Fortunately, there are specific strategies to reverse the neuroplastic brain changes that perpetuate increased pain sensitivity. In their manual Neuroplastic Transformation, Michael Moskowitz and Marla Golden explain how to put neuroplasticity into action to reverse persistent pain:

  • The brain pathways that process pain also enable other actions such as thinking clearly, moving, feeling, creating and connecting with others. 
  • Neurons cannot do two things at once. Once they fire, neurons need time to prepare to fire again.
  • If the brain is busy creating pain it cannot generate the activities which make life worth living. 
  • If you busy your brain with engaging, uplifting thoughts, feelings and activities, the brain cannot process pain at the same time. 

How Can I Reverse Nociplastic Pain?

Based on this scientific fact, Moskowitz and Golden recommend using each moment of awareness of pain as an opportunity to change one’s thoughts, feelings or behavior to overrides pain processing. What can one do? Anything but thinking about and acting on the pain. They list hundreds of suggestions in their manual and on their free website, Neuroplastix.com. Here are a few examples to give you an idea:

  • Try soft touch, warm baths, gentle movement or physical contact with a loved one. 
  • Exercise decreases both the sensation of pain and the emotional impact of pain. 
  • Empathy and helping others decrease the perception of pain. 
  • Imagine the pain processing centers in your brain cooling down (e.g., getting cooler and less fiery). Imagining something associated with positive emotions blocks pain. 
  • Remind yourself that this persistent pain serves no purpose.
  • Use calming scents like peppermint (for those without MCS).

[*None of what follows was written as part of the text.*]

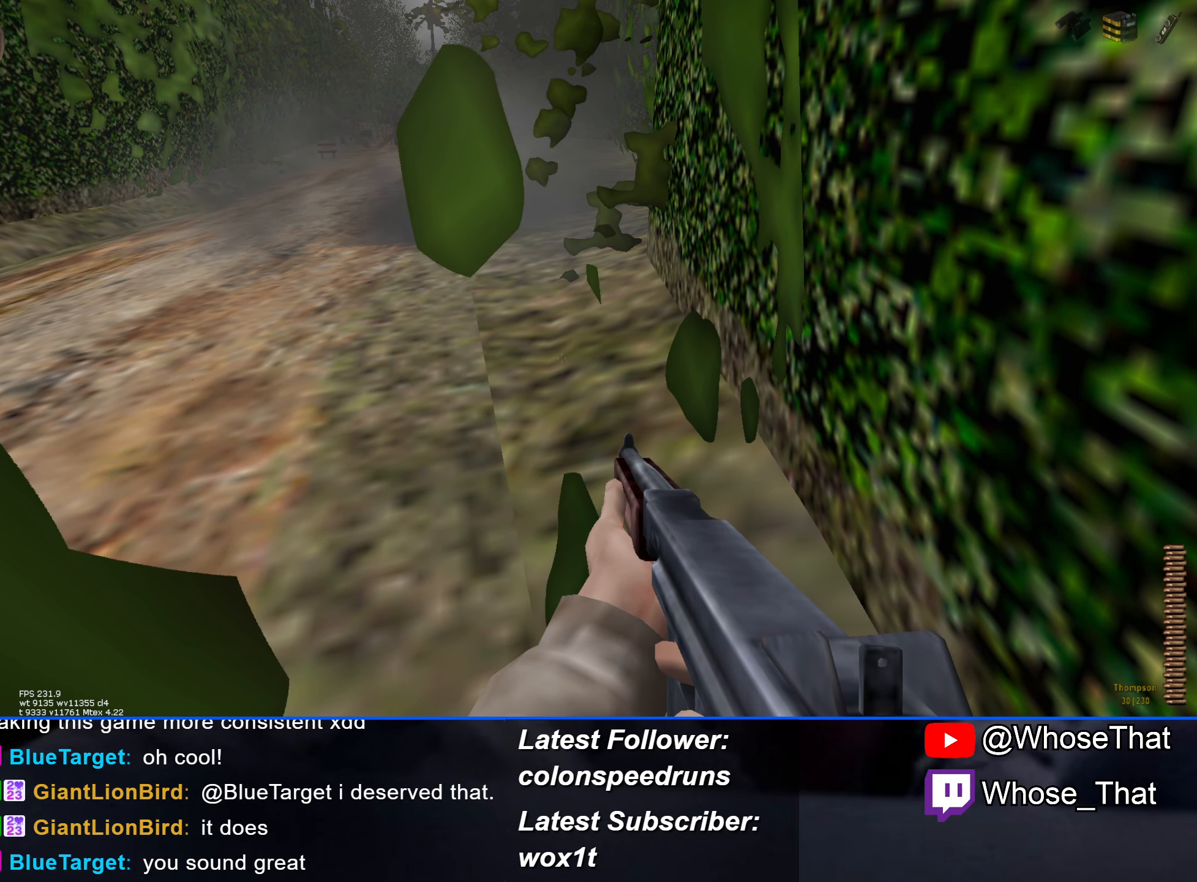
{"keys": [], "events": []}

In the 6 years, I have been facilitating groups supporting patients with these strategies, most participants report improvements in pain after the group. For some, these improvements have been long-lasting and life-changing. People have been able to return to activities they love like walking, socializing and working. The first step is becoming open to the evidence that pain is caused by the brain. Once that fact is accepted, participants move ahead with the strategies. Those who commit more time and who choose a variety of active activities to override pain processing do best. 

The participants in my Transforming Pain group have mostly had some combination of ME/CFS or FM as their primary diagnosis. They have a wide variety of pain types including FM pain, migraine headache, TMJ, IBS, arthritis and more. My experience supports the research that any nociplastic pain can respond to a neuroplastic approach. There is a need for research to assess this hopeful finding in a controlled manner and to identify which aspects of this approach result in the improvements for what types of nociplastic pain. 

It doesn’t matter how long you have been suffering with pain, change is possible. I provide an overview in the Pathways to Improvement course and hope to create a single session Pathway for pain in the near future.

Author: Eleanor (Ellie) Stein MD FRCP(C)

I am a psychiatrist with a small private practice in Calgary and am an assistant clinical professor in the faculty of medicine at the University of Calgary. Since 2000, I have worked with over 1000 patients, all with ME/CFS, FM and ES. My passion for this field comes from my own struggle with these diseases, my desire to improve my health and then pass on what I learn. My goal is for every patient in Canada to have access to respectful, effective health care within the publicly funded system.